Echo back the records from the start through the line containing "common name: Water grass", both ends included.
begin
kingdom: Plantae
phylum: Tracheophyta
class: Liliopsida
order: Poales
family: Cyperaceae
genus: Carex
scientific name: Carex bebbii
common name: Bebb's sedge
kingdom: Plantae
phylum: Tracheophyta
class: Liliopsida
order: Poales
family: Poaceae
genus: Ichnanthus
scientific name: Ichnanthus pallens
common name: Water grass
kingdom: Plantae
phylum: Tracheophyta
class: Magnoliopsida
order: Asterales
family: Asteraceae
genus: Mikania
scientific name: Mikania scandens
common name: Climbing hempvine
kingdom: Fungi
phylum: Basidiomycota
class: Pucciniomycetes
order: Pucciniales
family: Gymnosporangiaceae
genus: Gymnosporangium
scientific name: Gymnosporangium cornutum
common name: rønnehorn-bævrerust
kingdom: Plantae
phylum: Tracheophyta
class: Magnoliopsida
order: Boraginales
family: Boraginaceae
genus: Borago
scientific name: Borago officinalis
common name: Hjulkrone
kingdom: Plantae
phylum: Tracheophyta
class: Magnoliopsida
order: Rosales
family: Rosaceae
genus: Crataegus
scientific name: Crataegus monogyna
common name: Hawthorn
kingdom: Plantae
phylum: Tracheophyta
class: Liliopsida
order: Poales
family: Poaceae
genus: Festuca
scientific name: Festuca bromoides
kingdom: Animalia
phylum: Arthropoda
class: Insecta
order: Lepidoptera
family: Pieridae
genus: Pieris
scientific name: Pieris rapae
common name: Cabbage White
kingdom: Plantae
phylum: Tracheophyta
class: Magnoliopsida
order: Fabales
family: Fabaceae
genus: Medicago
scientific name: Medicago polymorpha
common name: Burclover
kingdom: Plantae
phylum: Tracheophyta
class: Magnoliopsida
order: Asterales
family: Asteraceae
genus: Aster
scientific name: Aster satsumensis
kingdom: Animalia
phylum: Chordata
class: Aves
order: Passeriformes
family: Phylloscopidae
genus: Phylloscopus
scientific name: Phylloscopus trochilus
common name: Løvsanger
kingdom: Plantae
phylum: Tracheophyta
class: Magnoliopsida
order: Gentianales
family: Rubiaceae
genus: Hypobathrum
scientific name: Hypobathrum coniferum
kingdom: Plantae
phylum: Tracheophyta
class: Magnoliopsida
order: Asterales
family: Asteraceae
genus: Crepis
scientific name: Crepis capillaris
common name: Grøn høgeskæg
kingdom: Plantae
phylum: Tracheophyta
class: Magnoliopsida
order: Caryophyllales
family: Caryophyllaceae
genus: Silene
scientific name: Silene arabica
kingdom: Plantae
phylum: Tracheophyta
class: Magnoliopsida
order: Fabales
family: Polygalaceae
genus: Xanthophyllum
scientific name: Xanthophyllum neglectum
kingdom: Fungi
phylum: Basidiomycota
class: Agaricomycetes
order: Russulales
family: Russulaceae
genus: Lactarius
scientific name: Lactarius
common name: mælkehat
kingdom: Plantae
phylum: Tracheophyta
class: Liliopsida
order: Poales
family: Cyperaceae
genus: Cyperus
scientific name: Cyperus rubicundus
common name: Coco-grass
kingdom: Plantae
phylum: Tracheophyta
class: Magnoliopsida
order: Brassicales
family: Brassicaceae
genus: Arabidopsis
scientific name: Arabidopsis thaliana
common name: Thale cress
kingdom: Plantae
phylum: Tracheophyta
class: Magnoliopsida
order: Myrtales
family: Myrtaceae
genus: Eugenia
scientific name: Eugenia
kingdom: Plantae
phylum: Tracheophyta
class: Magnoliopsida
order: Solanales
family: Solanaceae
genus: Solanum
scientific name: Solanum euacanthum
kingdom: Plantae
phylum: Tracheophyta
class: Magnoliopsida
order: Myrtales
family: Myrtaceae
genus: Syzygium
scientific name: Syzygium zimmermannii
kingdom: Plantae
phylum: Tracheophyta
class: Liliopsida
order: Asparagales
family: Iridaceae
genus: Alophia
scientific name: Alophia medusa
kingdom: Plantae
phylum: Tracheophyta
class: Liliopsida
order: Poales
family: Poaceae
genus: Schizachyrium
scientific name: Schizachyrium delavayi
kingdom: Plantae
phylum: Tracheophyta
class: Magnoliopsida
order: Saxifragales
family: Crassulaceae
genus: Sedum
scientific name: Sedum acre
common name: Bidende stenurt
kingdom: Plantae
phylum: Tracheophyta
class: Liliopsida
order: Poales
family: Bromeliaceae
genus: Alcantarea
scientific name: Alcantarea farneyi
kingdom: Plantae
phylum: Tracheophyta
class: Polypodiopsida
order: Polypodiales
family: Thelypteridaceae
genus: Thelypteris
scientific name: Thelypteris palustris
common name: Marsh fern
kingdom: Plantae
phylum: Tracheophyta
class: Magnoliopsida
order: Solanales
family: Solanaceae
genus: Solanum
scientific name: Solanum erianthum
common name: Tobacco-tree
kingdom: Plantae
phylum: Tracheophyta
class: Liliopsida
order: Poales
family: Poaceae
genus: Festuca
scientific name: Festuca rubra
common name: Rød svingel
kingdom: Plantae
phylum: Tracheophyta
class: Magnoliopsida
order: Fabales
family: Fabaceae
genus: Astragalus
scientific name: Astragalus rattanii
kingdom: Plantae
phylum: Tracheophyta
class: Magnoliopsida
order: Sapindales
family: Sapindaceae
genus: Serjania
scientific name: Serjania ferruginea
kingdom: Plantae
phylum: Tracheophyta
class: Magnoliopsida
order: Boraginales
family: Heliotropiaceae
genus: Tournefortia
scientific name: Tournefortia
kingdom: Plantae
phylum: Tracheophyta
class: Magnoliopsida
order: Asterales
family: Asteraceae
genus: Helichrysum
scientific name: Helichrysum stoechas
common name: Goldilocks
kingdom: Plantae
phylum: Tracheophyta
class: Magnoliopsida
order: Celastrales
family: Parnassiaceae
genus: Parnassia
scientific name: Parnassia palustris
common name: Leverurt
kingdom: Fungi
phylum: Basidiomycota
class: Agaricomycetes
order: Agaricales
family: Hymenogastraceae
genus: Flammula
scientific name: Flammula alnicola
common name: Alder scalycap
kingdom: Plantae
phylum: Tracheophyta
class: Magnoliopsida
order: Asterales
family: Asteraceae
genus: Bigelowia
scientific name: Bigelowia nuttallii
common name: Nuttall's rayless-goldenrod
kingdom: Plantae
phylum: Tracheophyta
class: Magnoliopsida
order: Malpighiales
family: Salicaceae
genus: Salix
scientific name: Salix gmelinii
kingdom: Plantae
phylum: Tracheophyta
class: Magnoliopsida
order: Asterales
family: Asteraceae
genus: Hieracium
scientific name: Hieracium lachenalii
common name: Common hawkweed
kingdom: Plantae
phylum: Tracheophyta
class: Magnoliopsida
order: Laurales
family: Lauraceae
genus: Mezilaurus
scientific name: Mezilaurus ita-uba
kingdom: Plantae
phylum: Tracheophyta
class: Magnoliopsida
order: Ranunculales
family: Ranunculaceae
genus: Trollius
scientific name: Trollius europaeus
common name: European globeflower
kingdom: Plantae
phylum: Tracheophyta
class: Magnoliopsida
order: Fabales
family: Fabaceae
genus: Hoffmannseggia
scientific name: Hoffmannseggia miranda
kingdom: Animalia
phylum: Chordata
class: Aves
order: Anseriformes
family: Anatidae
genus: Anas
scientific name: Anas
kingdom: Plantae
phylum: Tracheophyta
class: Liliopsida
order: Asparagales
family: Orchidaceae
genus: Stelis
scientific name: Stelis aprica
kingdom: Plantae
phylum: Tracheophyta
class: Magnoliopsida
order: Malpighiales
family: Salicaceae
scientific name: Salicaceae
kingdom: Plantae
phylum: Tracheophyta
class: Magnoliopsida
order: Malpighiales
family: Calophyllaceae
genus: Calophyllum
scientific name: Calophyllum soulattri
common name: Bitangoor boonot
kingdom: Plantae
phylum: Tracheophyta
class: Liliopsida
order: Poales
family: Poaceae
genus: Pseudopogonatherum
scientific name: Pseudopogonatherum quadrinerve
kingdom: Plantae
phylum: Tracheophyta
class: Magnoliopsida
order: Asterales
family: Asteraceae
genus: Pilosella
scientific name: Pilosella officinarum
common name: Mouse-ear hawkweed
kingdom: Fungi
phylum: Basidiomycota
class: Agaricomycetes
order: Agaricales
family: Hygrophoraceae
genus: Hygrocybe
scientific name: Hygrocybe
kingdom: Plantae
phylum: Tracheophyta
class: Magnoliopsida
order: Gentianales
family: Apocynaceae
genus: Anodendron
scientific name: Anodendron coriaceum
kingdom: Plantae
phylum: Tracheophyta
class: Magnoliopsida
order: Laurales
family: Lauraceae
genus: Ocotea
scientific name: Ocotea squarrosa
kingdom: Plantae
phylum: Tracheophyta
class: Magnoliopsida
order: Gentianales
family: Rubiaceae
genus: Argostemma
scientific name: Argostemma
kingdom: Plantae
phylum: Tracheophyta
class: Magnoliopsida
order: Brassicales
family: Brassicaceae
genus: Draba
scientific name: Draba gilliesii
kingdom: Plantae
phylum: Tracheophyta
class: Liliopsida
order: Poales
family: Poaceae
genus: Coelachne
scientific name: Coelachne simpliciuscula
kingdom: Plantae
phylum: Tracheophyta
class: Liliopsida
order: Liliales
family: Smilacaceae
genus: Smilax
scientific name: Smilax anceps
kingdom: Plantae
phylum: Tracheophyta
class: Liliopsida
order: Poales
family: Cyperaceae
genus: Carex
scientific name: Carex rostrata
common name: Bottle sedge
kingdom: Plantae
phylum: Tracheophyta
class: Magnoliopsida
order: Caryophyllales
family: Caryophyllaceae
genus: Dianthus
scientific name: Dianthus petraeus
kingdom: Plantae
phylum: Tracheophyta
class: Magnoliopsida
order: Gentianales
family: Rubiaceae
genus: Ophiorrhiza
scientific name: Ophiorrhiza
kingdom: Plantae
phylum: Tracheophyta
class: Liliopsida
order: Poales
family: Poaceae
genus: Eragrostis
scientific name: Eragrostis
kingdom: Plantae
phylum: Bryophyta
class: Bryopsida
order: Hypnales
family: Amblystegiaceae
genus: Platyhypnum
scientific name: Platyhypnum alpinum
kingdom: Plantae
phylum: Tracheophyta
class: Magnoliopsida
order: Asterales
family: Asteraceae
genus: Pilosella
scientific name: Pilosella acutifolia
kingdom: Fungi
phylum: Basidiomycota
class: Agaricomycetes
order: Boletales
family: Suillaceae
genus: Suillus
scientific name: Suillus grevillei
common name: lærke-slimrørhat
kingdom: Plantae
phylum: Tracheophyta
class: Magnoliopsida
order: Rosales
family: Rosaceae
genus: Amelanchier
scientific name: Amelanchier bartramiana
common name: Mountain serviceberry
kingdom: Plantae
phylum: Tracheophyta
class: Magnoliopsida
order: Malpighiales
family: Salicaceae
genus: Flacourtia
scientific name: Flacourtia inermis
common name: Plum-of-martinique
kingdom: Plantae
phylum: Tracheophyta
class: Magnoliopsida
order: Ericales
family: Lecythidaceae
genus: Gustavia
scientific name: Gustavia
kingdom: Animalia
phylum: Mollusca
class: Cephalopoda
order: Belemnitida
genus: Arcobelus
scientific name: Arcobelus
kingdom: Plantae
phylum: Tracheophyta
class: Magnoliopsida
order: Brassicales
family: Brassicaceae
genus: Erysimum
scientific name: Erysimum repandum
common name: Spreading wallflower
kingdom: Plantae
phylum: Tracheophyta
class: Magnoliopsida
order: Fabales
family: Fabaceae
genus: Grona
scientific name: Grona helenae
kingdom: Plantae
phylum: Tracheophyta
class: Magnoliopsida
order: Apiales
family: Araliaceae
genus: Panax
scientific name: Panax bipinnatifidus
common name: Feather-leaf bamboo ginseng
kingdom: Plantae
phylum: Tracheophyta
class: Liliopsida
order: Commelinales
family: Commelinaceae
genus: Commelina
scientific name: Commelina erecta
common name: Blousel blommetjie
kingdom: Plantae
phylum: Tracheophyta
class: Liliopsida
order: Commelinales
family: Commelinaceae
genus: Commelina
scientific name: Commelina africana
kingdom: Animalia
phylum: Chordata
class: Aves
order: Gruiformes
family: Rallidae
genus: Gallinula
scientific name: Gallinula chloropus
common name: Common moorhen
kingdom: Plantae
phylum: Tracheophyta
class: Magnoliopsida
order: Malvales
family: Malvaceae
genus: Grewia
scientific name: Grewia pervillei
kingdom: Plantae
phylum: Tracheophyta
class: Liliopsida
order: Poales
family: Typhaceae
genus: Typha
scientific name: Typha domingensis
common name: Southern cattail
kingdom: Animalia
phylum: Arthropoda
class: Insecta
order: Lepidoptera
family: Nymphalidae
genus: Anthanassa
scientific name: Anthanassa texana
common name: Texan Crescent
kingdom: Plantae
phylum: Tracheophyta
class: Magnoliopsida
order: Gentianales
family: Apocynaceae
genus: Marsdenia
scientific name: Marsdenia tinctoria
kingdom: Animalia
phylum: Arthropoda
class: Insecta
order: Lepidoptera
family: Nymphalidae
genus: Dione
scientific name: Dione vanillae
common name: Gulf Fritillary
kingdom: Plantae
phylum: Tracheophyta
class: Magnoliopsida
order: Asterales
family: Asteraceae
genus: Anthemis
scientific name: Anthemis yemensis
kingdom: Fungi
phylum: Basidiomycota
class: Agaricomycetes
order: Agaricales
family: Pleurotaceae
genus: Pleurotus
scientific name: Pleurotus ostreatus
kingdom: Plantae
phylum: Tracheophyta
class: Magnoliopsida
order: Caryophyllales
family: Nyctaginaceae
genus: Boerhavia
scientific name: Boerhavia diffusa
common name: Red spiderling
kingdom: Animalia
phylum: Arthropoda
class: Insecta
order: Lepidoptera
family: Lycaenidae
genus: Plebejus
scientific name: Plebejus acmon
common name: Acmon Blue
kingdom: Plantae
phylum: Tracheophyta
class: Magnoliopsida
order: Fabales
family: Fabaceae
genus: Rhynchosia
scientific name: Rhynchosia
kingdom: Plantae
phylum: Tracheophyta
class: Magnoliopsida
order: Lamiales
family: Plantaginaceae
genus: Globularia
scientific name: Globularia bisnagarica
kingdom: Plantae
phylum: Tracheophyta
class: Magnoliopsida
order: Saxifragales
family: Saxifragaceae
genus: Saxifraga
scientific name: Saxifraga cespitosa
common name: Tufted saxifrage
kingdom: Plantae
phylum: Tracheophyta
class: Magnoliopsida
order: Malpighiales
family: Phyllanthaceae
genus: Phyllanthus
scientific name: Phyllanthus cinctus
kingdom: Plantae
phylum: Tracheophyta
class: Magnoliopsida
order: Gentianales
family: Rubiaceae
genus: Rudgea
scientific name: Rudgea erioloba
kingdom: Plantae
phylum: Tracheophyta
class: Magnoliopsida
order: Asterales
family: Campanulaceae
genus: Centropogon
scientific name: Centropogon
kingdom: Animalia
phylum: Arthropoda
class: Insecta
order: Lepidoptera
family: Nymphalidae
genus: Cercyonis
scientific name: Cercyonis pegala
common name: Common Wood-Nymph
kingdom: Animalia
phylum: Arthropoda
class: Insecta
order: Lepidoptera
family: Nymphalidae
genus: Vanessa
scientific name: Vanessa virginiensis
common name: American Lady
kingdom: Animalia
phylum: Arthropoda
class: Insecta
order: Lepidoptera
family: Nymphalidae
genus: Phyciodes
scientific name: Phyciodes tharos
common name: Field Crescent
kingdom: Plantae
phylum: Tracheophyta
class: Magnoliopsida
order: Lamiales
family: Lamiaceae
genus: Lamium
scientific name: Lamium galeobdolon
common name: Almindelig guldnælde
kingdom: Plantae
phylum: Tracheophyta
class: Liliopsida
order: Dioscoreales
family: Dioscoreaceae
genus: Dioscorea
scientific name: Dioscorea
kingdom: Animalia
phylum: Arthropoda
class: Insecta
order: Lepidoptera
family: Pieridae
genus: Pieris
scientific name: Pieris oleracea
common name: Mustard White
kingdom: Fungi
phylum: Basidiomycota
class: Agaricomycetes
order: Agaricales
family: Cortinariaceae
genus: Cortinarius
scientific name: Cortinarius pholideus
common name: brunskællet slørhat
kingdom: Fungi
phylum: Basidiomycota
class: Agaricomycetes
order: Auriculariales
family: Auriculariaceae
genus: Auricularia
end
SOLUTION TO THIS EXERCISE
kingdom: Plantae
phylum: Tracheophyta
class: Liliopsida
order: Poales
family: Cyperaceae
genus: Carex
scientific name: Carex bebbii
common name: Bebb's sedge
kingdom: Plantae
phylum: Tracheophyta
class: Liliopsida
order: Poales
family: Poaceae
genus: Ichnanthus
scientific name: Ichnanthus pallens
common name: Water grass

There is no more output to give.